◆ READING PASSAGE:
Jupiter is surrounded by more than 65 known moons. Scientists are most interested in the Galilean satellites – the four largest moons discovered by Galileo Galilei in 1610: Io, Europa, Ganymede and Callisto. Jupiter also has several rings, but unlike the famous rings of Saturn, Jupiter’s rings are very faint and made of dust, not ice.

From an average distance of 484 million miles (778 million kilometers), Jupiter is 5.2 astronomical units away from the Sun. One astronomical unit (abbreviated as AU), is the distance from the Sun to Earth. From this distance, it takes Sunlight 43 minutes to travel from the Sun to Jupiter.

Jupiter has the shortest day in the solar system. One day on Jupiter takes only about 10 hours (the time it takes for Jupiter to rotate or spin around once), and Jupiter makes a complete orbit around the Sun (a year in Jovian time) in about 12 Earth years (4,333 Earth days).

The composition of Jupiter is similar to that of the Sun—mostly hydrogen and helium. Deep in the atmosphere, pressure and temperature increase, compressing the hydrogen gas into a liquid. This gives Jupiter the largest ocean in the solar system—an ocean made of hydrogen instead of water. Scientists think that, at depths perhaps halfway to the planet’s center, the pressure becomes so great that electrons are squeezed off the hydrogen atoms, making the liquid electrically conducting like metal. Jupiter’s fast rotation is thought to drive electrical currents in this region, generating the planet’s powerful magnetic field. It is still unclear if, deeper down, Jupiter has a central core of solid material or if it may be a thick, super-hot and dense soup. It could be up to 90,032 degrees Fahrenheit (50,000 degrees Celsius) down there, made mostly of iron and silicate minerals (similar to quartz).

As a gas giant, Jupiter doesn’t have a true surface. The planet is mostly swirling gases and liquids. While a spacecraft would have nowhere to land on Jupiter, it wouldn’t be able to fly through unscathed either. The extreme pressures and temperatures deep inside the planet crush, melt and vaporize spacecraft trying to fly into the planet.

◆ ACTIONS TO TAKE:
#1 From the passage about Jupiter, extract the stretch from "Jupiter is surrounded" through "Sun to Jupiter.".
#2 Extend the passage about Jupiter by writing what comes after its final sentence.
The data that comes next was taken from a different source.

◆ SOURCE DATA:
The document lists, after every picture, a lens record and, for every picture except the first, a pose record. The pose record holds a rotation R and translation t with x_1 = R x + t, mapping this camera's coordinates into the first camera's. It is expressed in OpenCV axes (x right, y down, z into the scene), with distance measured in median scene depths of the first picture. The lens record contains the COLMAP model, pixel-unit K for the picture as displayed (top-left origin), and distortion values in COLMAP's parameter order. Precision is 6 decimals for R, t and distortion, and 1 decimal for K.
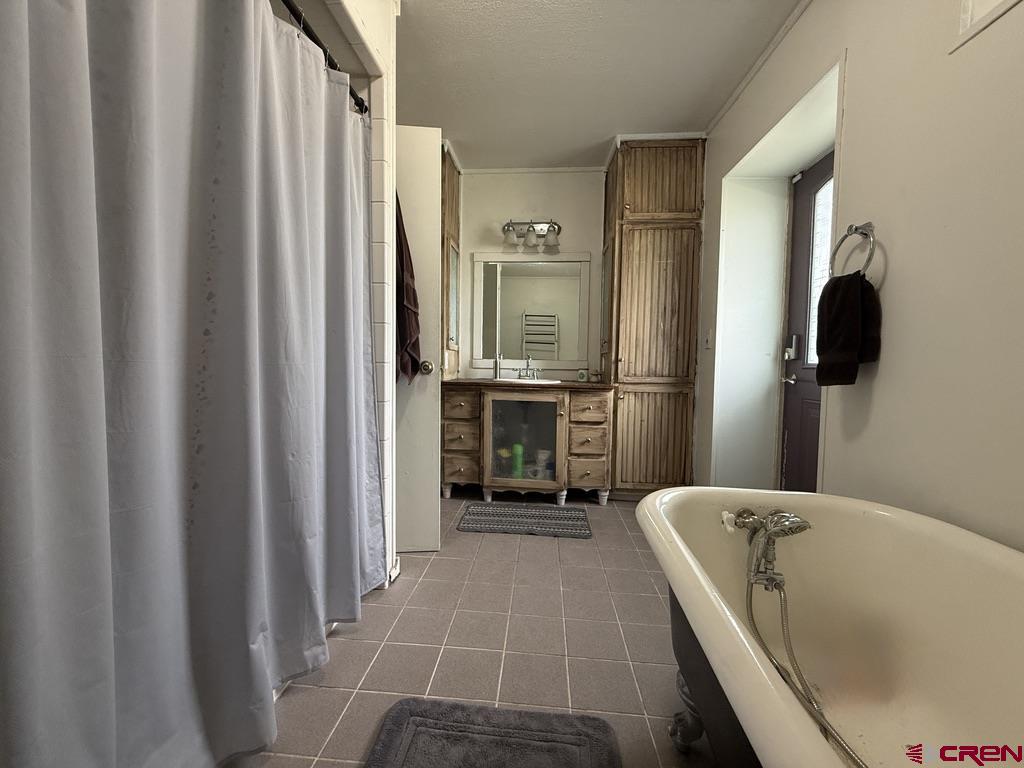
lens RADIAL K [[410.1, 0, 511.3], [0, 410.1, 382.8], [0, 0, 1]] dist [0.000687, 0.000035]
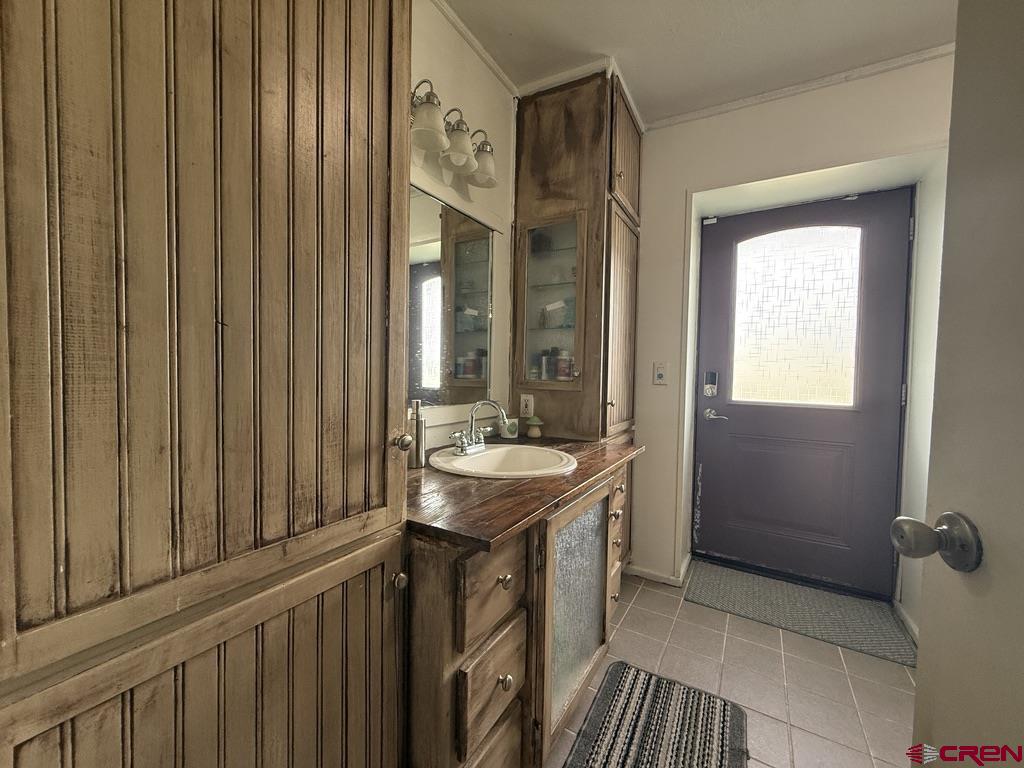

◆ WRITTEN ANSWERS:
#1
Jupiter is surrounded by more than 65 known moons. Scientists are most interested in the Galilean satellites – the four largest moons discovered by Galileo Galilei in 1610: Io, Europa, Ganymede and Callisto. Jupiter also has several rings, but unlike the famous rings of Saturn, Jupiter’s rings are very faint and made of dust, not ice.

From an average distance of 484 million miles (778 million kilometers), Jupiter is 5.2 astronomical units away from the Sun. One astronomical unit (abbreviated as AU), is the distance from the Sun to Earth. From this distance, it takes Sunlight 43 minutes to travel from the Sun to Jupiter.

#2
Jupiter’s appearance is a tapestry of colorful cloud bands and spots. The gas planet likely has three distinct cloud layers in its "skies" that, taken together, span about 44 miles (71 kilometers). The top cloud is probably made of ammonia ice, while the middle layer is likely made of ammonium hydrosulfide crystals. The innermost layer may be made of water ice and vapor.

The vivid colors you see in thick bands across Jupiter may be plumes of sulfur and phosphorus-containing gases rising from the planet’s warmer interior. Jupiter’s fast rotation—spinning once every 10 hours—creates strong jet streams, separating its clouds into dark belts and bright zones across long stretches.

Jupiter’s four largest moons—Io, Europa, Ganymede and Callisto—were first observed by the astronomer Galileo Galilei in 1610 using an early version of the telescope. These four moons are known today as the Galilean satellites, and they’re some of the most fascinating destinations in our solar system. Io is the most volcanically active body in the solar system. Ganymede is the largest moon in the solar system (even bigger than the planet Mercury). Callisto’s very few small craters indicate a small degree of current surface activity. A liquid-water ocean with the ingredients for life may lie beneath the frozen crust of Europa, making it a tempting place to explore.

Discovered in 1979 by NASA’s Voyager 1 spacecraft, Jupiter’s rings were a surprise, as they are composed of small, dark particles and are difficult to see except when backlit by the Sun. Data from the Galileo spacecraft indicate that Jupiter’s ring system may be formed by dust kicked up as interplanetary meteoroids smash into the giant planet’s small innermost moons.